Soon the laughter was actually rattling the room. But this was no laughing matter. Mesirow, which has 125 corespondents, likes to rank quality control among the top reasons an introducing broker, or a smaller broker dealer, selects Mesirow to execute, clear and settle its equity transactions.

"We are an extension of the introduction broker, as it were," Avgeris said.

Symbolic Reminder

The mallet, of course, is much more than a symbolic reminder of how important quality of service is at Mesirow. The mallet is a good way to begin any article in 1998 about the correspondent-clearing business.

After all, the industry is now awaiting Securities and Exchange Commission approval on new clearing rules that could utterly change the relationship among clearing firms, their correspondents, the correspondents' customers the ultimate customer, actually as well as the regulators.

The objective is to enhance existing levels of quality control in a business that has not always demonstrated a sterling reputation.

The rules were submitted to the SEC in response to several highly-publicized cases of alleged investor fraud by broker dealers that use other broker dealers or correspondent-clearing firms to clear and settle their business.

In particular, regulators stepped up their demands for stricter clearing rules in the wake of the collapse of New York-based A.R. Baron & Co.
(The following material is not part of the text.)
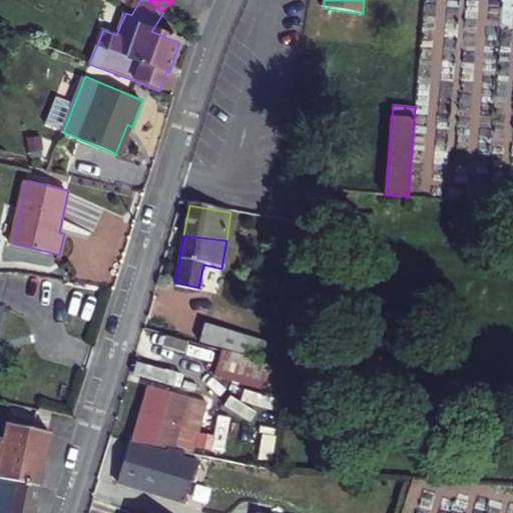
[(209,344),(212,325),(207,324),(201,342),(209,344)]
Last year, a state grand jury indicted A.R. Baron and 13 former employees on charges of bilking investors of more than $70 million. The firm filed for bankruptcy in 1996.
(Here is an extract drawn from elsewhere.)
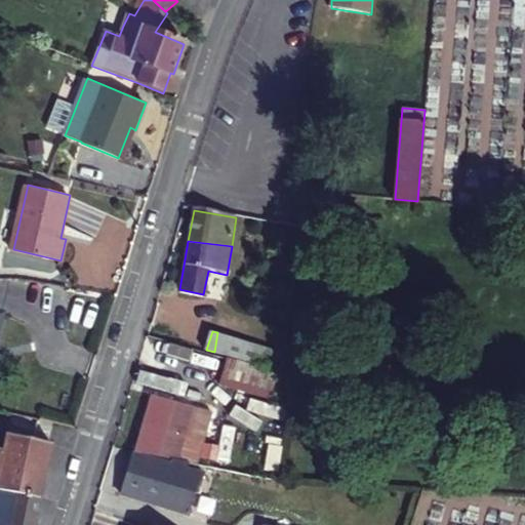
[(274,370),(280,350),(217,332),(214,352),(274,370)]
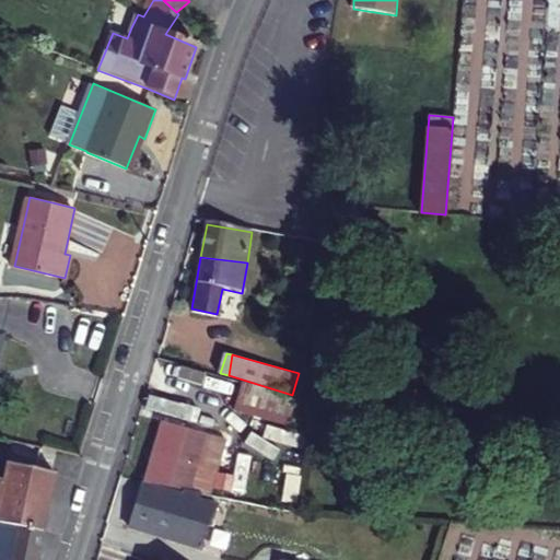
[(236,411),(290,427),(298,398),(244,384),(236,411)]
Bear Stearns & Co., which processed A.R. Baron's business and wins high praise from many of its correspondents for running a good ship was questioned by the SEC, and separately, by the Manhattan district attorney's office about its role in the collapse of A.R. Baron.

At issue was the role of Bear Stearns, passive or otherwise, in the alleged wrongdoings of a correspondent.

Bear Stearns defended its role in the A.R. Baron debacle, pointing out, for instance, that it represented only a small fraction of its total clearing business. (Bear Stearns processes an estimated 12 percent of the volume on the New York Stock Exchange cleared through the National Securities Clearing Corp.)

Moreover, Bear Stearns stressed that customers make it clear in customer agreements they are aware that the firm acts as the backoffice provider that gives them investment advice.